While there may be some factors that may increase the risk of ION, it remains worthwhile to note that it is a random catastrophic event that can occur even in patients in which all modifable risks are addressed and nonmodifable risk factors are absent, highlighting the need to adequately counsel patients of this rare but real risk of spinal surgery.

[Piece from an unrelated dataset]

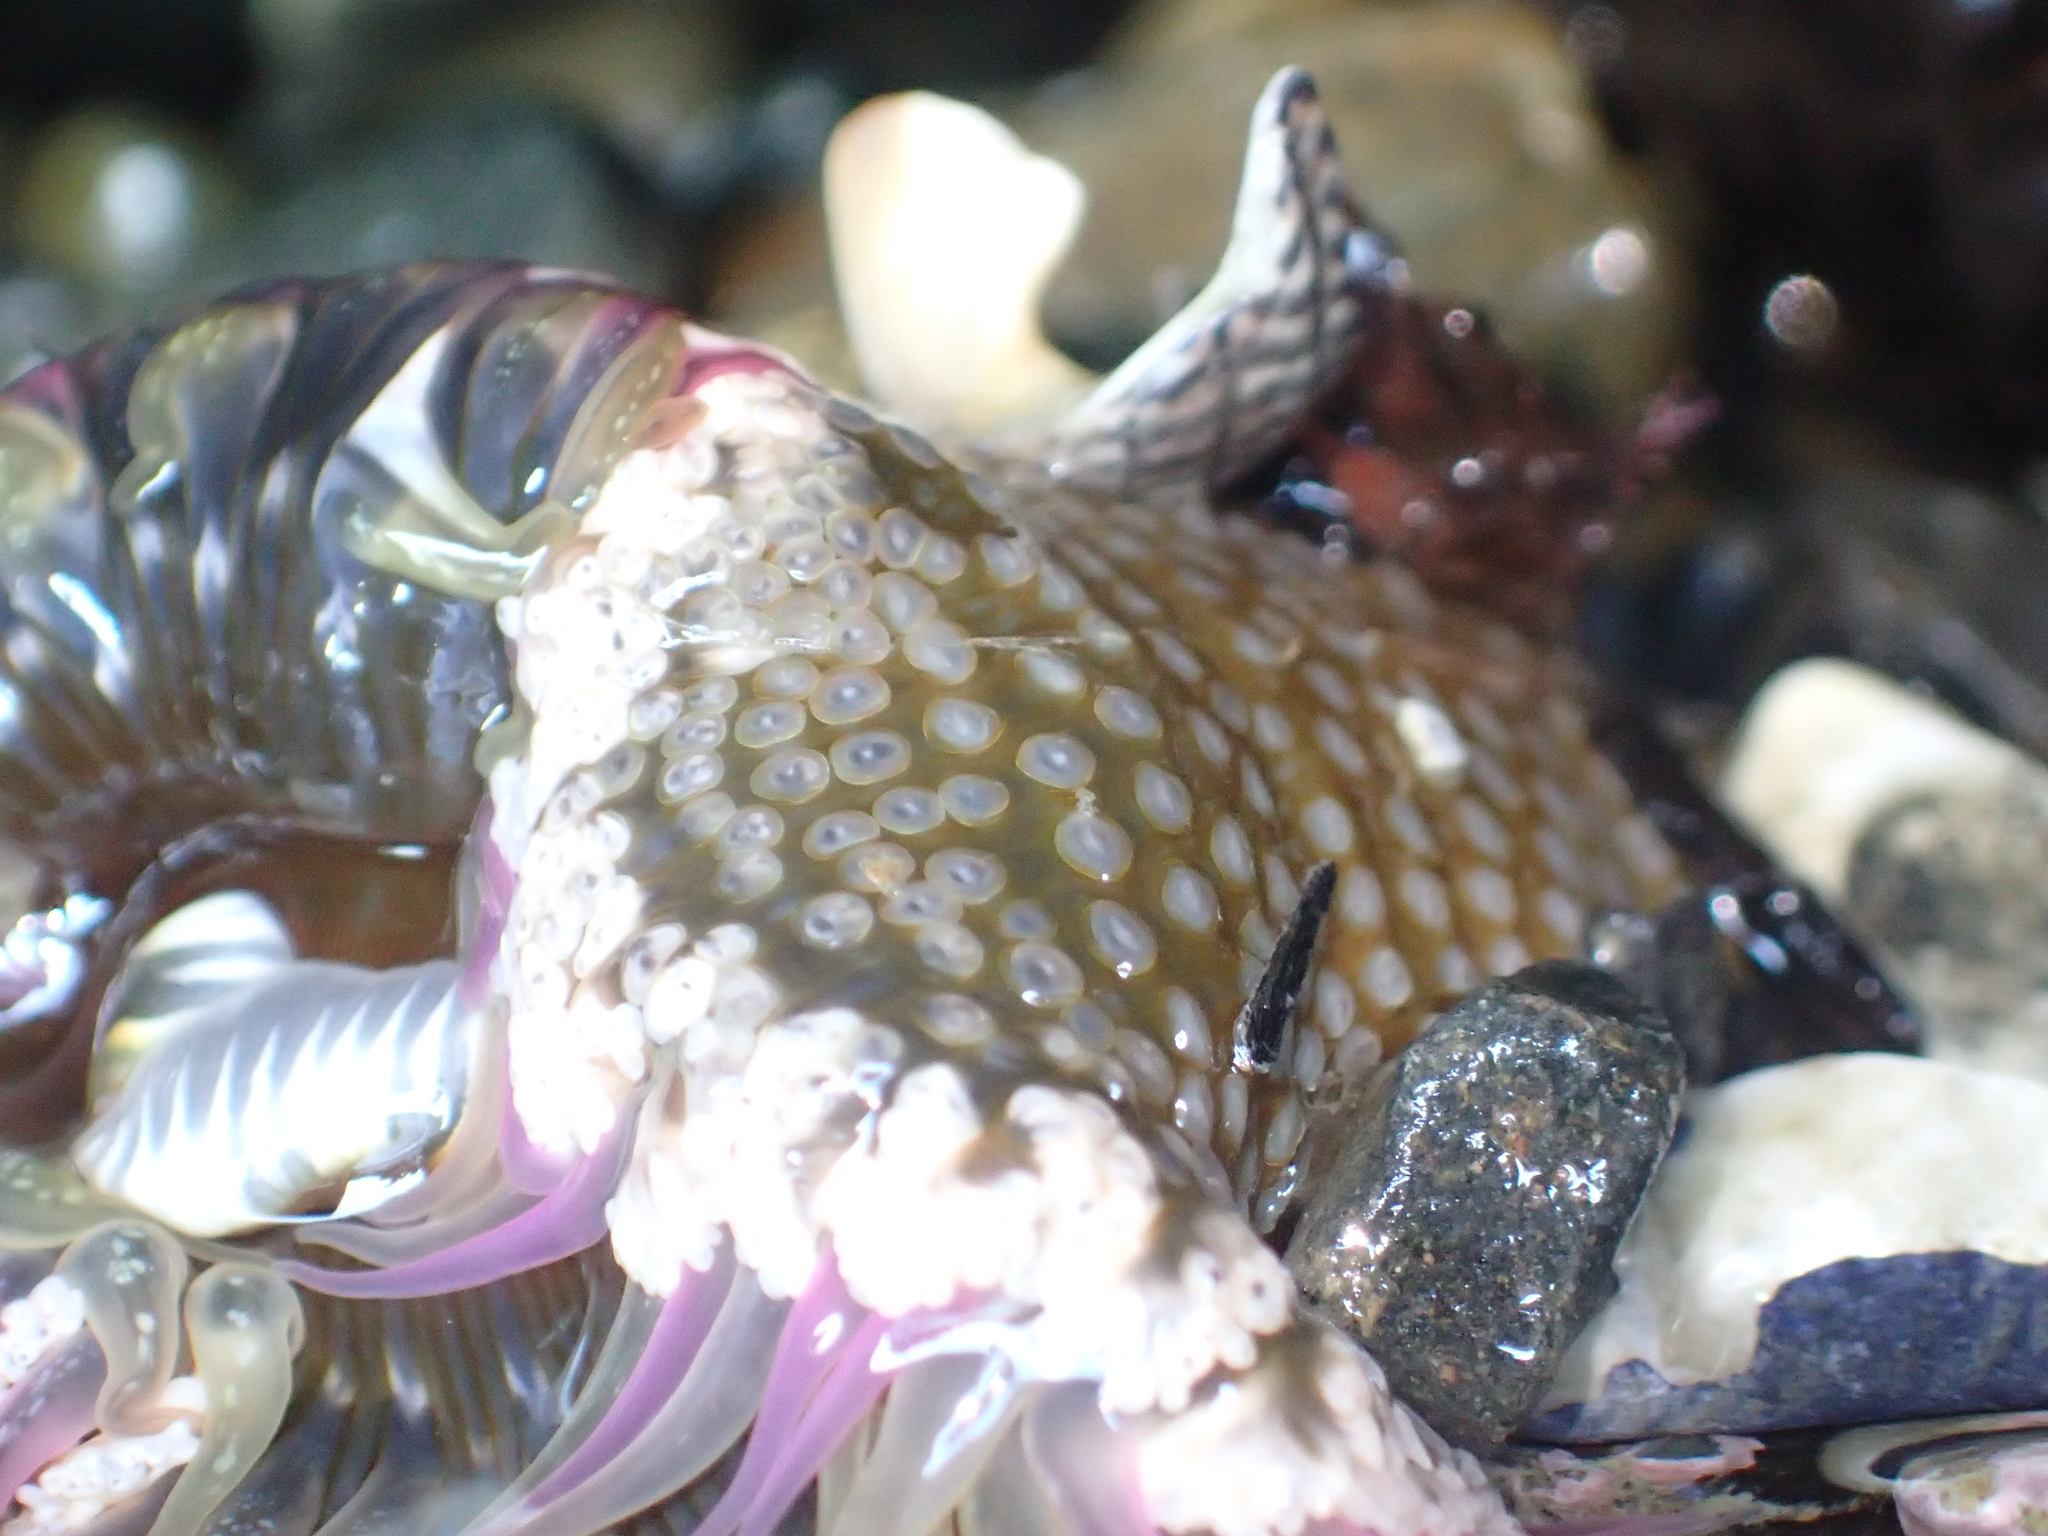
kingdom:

There were limitations to this review. First, we encountered missing data in our series which was inherent to its retrospective nature. Second, the information available from individual reports in the literature was highly heterogeneous, making quantitative synthesis difficult with variable denominators. While lack of data proved to be challenging, this highlights the need for active reporting and brings attention to this devastating complication. Fourth, our case–control analysis was limited by a small sample size, possibly rendering important risk factors statistically insignificant and limiting the ability to perform multivariable analysis. It is worthwhile to mention here, the largest multicenter case–control study (80 cases; 315 controls) by the Postoperative Visual Loss Study Group, which focused on assessing risk factors for ION following spinal fusion using patients from the ASA registry.[28] The authors found male sex, obesity, use of the Wilson frame, duration of anesthesia, estimated blood loss (EBL), and intraoperative blood pressure below 40% of baseline more than or equal to 30 minutes to be significantly associated with ION. Interestingly, while we found higher number of operated levels to be a risk factor, number of levels fused was not significantly associated with ION in their analysis. However, while the study included patients undergoing spinal fusion only, we included all patients undergoing any spine surgery with the aim to provide a comprehensive review of existing literature supplemented with a case–control analysis from our own institution.